Cet objet était donc traditionnellement réservé aux enfants, jusqu’à ce que les marques de luxe y décèlent un bon filon marketing et commencent à vendre des calendriers remplis de tout et n’importe quoi. « On est sur un produit qui raconte une histoire aux consommateurs, il y a une dimension de storytelling, explique Béatrice Siadou-Martin. Le calendrier de l’Avent, c’est la surprise, le plaisir, la régression, l’idée “je suis un grand enfant, je me fais plaisir”. »

Multiplication des emballages

Un besoin de gratification quotidien nourri par le marketing qui dénote sérieusement avec l’idée de consommation responsable. Car chaque calendrier multiplie les emballages, chaque case ayant souvent droit à sa propre boîte, puis à son propre petit sachet ou papier de soie, avant d’arriver à l’objet lui-même – le plus souvent une miniature.

« Plus on a des petits produits emballés dans des petits emballages, plus on multiplie la quantité d’emballages », explique Manon Gibert, responsable communication de Zero Waste France, association qui défend le zéro déchet. « C’est toujours mieux d’acheter soit en vrac, soit dans des emballages réemployables, soit en grande quantité. »

Pour contrer les critiques, certaines marques avancent des arguments pour prouver leur bonne volonté écolo. Sous chacun de ses calendriers, Sephora promet par exemple : « Ce calendrier a été développé dans une démarche plus responsable : son carton provient de forêts gérées durablement. » Une défense qui fait doucement sourire Manon Gibert. « Nous restons dans une logique d’exploitation du vivant, souligne-t-elle. Cela reste de la surconsommation de ressources naturelles. »

« Des modes de consommation incompatibles avec les limites planétaires »

La porte-parole de Zero Waste France souligne par ailleurs l’hypocrisie de nombreuses marques qui utilisent l’argument d’emballages recyclés ou recyclables dans le marketing de leur produit. « Le recyclage et l’utilisation de matières recyclées, c’est vraiment le minimum que les marques peuvent faire aujourd’hui en termes d’engagement pour l’environnement, assène-t-elle. Et puis en réalité, le recyclage ne fait qu’encourager le système du tout jetable tel qu’il est aujourd’hui mis en place. Ce n’est, en quelque sorte, qu’un pansement sur une jambe de bois. »

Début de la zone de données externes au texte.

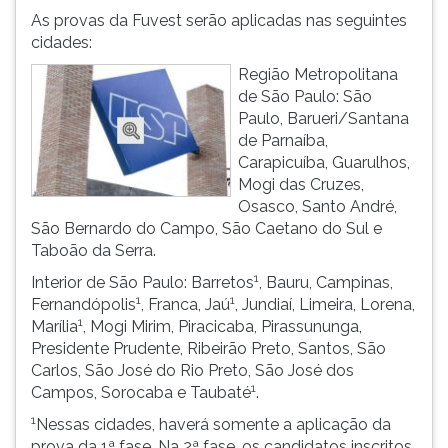
As provas da Fuvest serão aplicadas nas seguintes
cidades:
Região Metropolitana
de São Paulo: São
Paulo, Barueri/Santana
de Parnaíba,
Carapicuíba, Guarulhos,
Mogi das Cruzes,
Osasco, Santo André,
São Bernardo do Campo, São Caetano do Sul e
Taboão da Serra.
1
Interior de São Paulo: Barretos
, Bauru, Campinas,
1
1
Fernandópolis
, Franca, Jaú
, Jundiaí, Limeira, Lorena,
1
Marília
, Mogi Mirim, Piracicaba, Pirassununga,
Presidente Prudente, Ribeirão Preto, Santos, São
Carlos, São José do Rio Preto, São José dos
1
Campos, Sorocaba e Taubaté
.
1
Nessas cidades, haverá somente a aplicação da
prova da 1ª fase. Na 2ª fase, os candidatos inscritos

Car derrière la multiplication des emballages, se cache un problème plus existentiel : celui de la promotion de « modes de production et de consommation incompatibles avec les limites planétaires », appuie Manon Gibert. « On crée un rendez-vous annuel et un sentiment d’urgence : la période arrive, donc il faut son calendrier de l’Avent. Cela crée un besoin artificiel. »

Les calendriers de l’Avent sont aussi une méthode très efficace pour les marques de faire découvrir de nouveaux produits dans leur gamme. Un parfum présent dans le calendrier Liberty de 2017 a ainsi vu ses ventes augmenter de 90 % l’année suivante. « C’est une tactique marketing qui vise à vendre toujours plus, à créer un attachement à une marque, explique Manon Gibert. Cela mène à des comportements de consommation qui sont vraiment aux antipodes de l’idée de réduction des déchets et de préservation des ressources naturelles. »

Si vous tenez à la tradition et à votre calendrier de l’Avent, pas d’inquiétude : des solutions plus responsables existent, comme fabriquer son propre calendrier réutilisable et le remplir pour soi-même ou pour un proche chaque année. À vous de voir ensuite si vous préférez y placer des chocolats, des bougies ou du saucisson.